Gil LeBreton

Smith’s hiring finally gives NFL good female news

Kathryn Smith, right, will assist coach Rex Ryan and the Buffalo Bills with quality control of the specialty teams.
Kathryn Smith, right, will assist coach Rex Ryan and the Buffalo Bills with quality control of the specialty teams. AP

A woman made NFL news last week, and she didn’t have to get flung onto a gun-filled sofa or knocked out in an elevator to do it.

In the NFL, progress moves in small steps.

Applause is in order for Rex Ryan and the Buffalo Bills, who promoted Kathryn Smith, 30, to a full-time coaching position. Smith will assist with quality control of the Bills’ specialty teams.

It’s an entry level job, of sorts. Smith likely will watch and break down video of practice and the Buffalo opponents.

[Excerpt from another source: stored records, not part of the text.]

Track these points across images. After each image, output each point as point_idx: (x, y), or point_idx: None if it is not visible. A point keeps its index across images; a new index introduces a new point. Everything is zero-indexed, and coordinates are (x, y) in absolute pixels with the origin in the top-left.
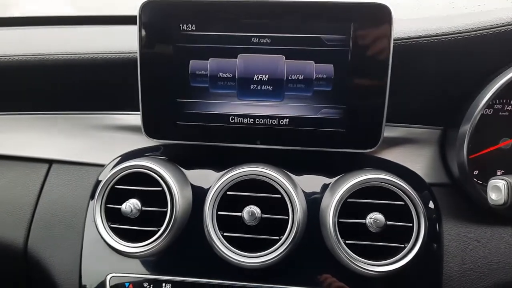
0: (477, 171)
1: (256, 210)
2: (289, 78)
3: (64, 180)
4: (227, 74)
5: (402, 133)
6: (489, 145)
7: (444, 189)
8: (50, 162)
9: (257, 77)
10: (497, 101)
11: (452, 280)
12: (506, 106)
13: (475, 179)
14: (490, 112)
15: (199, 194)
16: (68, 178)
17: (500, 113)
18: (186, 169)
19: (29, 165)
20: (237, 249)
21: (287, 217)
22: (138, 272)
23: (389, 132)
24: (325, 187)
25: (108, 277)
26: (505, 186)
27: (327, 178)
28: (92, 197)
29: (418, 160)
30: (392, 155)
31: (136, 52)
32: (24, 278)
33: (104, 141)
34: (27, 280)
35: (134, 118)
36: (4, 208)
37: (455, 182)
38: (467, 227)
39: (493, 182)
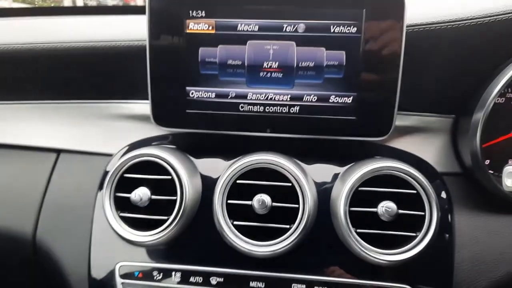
0: (489, 161)
1: (266, 198)
2: (300, 65)
3: (73, 170)
4: (236, 61)
5: (414, 121)
6: (501, 134)
7: (456, 178)
8: (58, 151)
9: (267, 64)
10: (510, 89)
11: (463, 270)
12: None
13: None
14: (502, 101)
15: (208, 182)
16: (76, 167)
17: None
18: (195, 158)
19: (37, 155)
20: (247, 238)
21: (297, 206)
22: (148, 260)
23: (400, 120)
24: (335, 176)
25: (118, 265)
26: None
27: (338, 167)
28: (100, 186)
29: (430, 149)
30: (403, 143)
31: (145, 40)
32: (34, 267)
33: (113, 130)
34: (37, 269)
35: (143, 107)
36: (12, 197)
37: (467, 171)
38: (479, 216)
39: (508, 168)
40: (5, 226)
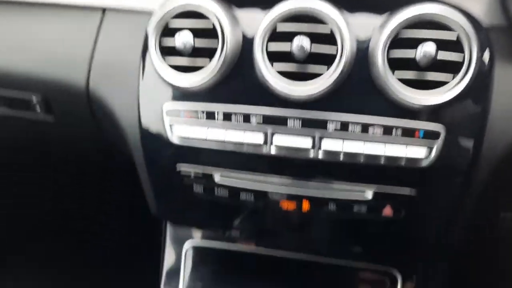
0: None
1: (305, 42)
2: None
3: (120, 28)
4: None
5: None
6: None
7: (501, 31)
8: (103, 10)
9: None
10: None
11: (497, 118)
12: None
13: None
14: None
15: (248, 30)
16: (123, 25)
17: None
18: (236, 7)
19: (82, 13)
20: (286, 78)
21: (335, 53)
22: (193, 102)
23: None
24: (375, 22)
25: (164, 106)
26: None
27: (378, 15)
28: (145, 40)
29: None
30: None
31: None
32: (89, 114)
33: None
34: (92, 118)
35: None
36: (62, 54)
37: None
38: None
39: None
40: (59, 79)
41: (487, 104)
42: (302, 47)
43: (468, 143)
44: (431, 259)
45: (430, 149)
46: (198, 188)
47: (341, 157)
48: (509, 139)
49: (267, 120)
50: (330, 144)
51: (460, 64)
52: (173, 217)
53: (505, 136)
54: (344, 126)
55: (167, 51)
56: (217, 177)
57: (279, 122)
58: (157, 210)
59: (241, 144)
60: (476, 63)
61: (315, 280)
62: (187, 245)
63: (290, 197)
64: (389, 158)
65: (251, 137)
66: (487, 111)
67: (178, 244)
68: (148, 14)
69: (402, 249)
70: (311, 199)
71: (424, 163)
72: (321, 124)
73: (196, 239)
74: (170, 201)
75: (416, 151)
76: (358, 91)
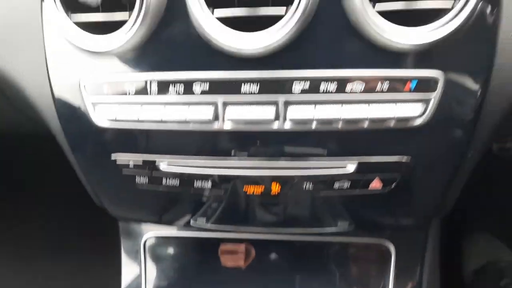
0: None
1: None
2: None
3: None
4: None
5: None
6: None
7: None
8: None
9: None
10: None
11: (506, 60)
12: None
13: None
14: None
15: None
16: None
17: None
18: None
19: None
20: (232, 29)
21: None
22: (115, 71)
23: None
24: None
25: (81, 81)
26: None
27: None
28: None
29: None
30: None
31: None
32: None
33: None
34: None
35: None
36: None
37: None
38: None
39: None
40: None
41: (495, 38)
42: None
43: (471, 92)
44: (425, 226)
45: (426, 103)
46: (141, 180)
47: (313, 126)
48: None
49: (215, 87)
50: (298, 111)
51: None
52: (120, 214)
53: None
54: (315, 85)
55: (72, 6)
56: (163, 165)
57: (231, 88)
58: (101, 204)
59: (186, 122)
60: None
61: (296, 261)
62: (146, 237)
63: (255, 181)
64: (375, 121)
65: (197, 112)
66: (495, 47)
67: (135, 239)
68: None
69: (393, 221)
70: (280, 180)
71: (418, 122)
72: (285, 86)
73: (153, 231)
74: (112, 195)
75: (408, 108)
76: (329, 36)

She follows in the footsteps of Jen Welter, who interned as an assistant last summer during the Arizona Cardinals’ training camp.

Smith, though, will star in the footnote — the NFL’s first full-time, female assistant coach.

It was empowering enough news that that legend in pink, Barbie herself, took to Twitter (@Barbie) to congratulate Kathryn:

“You are an #inspiration. #youcanbeanything,” Ms. Barbie hash-tagged.

No big deal? You’ve got to be kidding.

This is a league whose historical idea of female participation was the spray-tanned, hot-pantsed Dallas Cowboys Cheerleaders. Its symbol of gender-progressive thinking was Phyllis George.

You only have to go back 12 months to Commissioner Roger Goodell’s Super Bowl press conference to find the NFL drawing its man-line into the sand.

Goodell was asked by respected CNN journalist Rachel Nichols about the perceived conflict of interest that arose when the commissioner mishandled the Ray Rice case.

“I don’t agree with you on a lot of the assumptions you make in your question,” Goodell shot back.

“I think we have done an excellent job of bringing outside consultants in. Somebody has to pay them, Rachel. Unless you’re volunteering, which I don’t think you are, we will do that.”

Would Goodell, who makes $44 million a year, have been as snippy to a male journalist? I don’t think so.

But the NFL gets to share the credit on the Kathryn Smith hiring. It was Ryan’s hire, but the NFL had to have approved.

Predictably, there were neanderthal voices heard barking in the wilderness. The worst of the lot was Cleveland radio guy Kevin Kiley, who said, “This is absurd. I’m sure if I’m running 100 miles an hour under a kickoff and miss a tackle, I’m going to want to hear from Kathryn how I could have done it better.”

Kiley extended his no-women argument to include the Pro Football Hall of Fame voters.

“Do you really want whether you make the Hall of Fame to be determined by a woman, someone who never played the game?” Kiley asked.

Sigh. The old you-never-played-the-game argument.

Yep, football is real rocket science.

Kiley’s point is ludicrous, and I don’t say that just because my colleague Charean Williams is a voter. When next week’s vote comes, I would argue that Charean may be the most dedicated and knowledgeable voter in the room.

You’re either qualified for the job or you’re not. Kathryn Smith, as Rex Ryan affirmed, is as qualified as Becky Hammon and Nancy Lieberman are for their NBA assistant coach jobs.

The locker room? While an NFL locker room may well be the most sexist, homophobic lodge in sports, teams have come a long ways since making female journalists wait in the hallways.

By all accounts, Barbie’s included, Smith, who started working with the New York Jets eight years ago, is ready for her new job.

And the footnote that properly goes with it.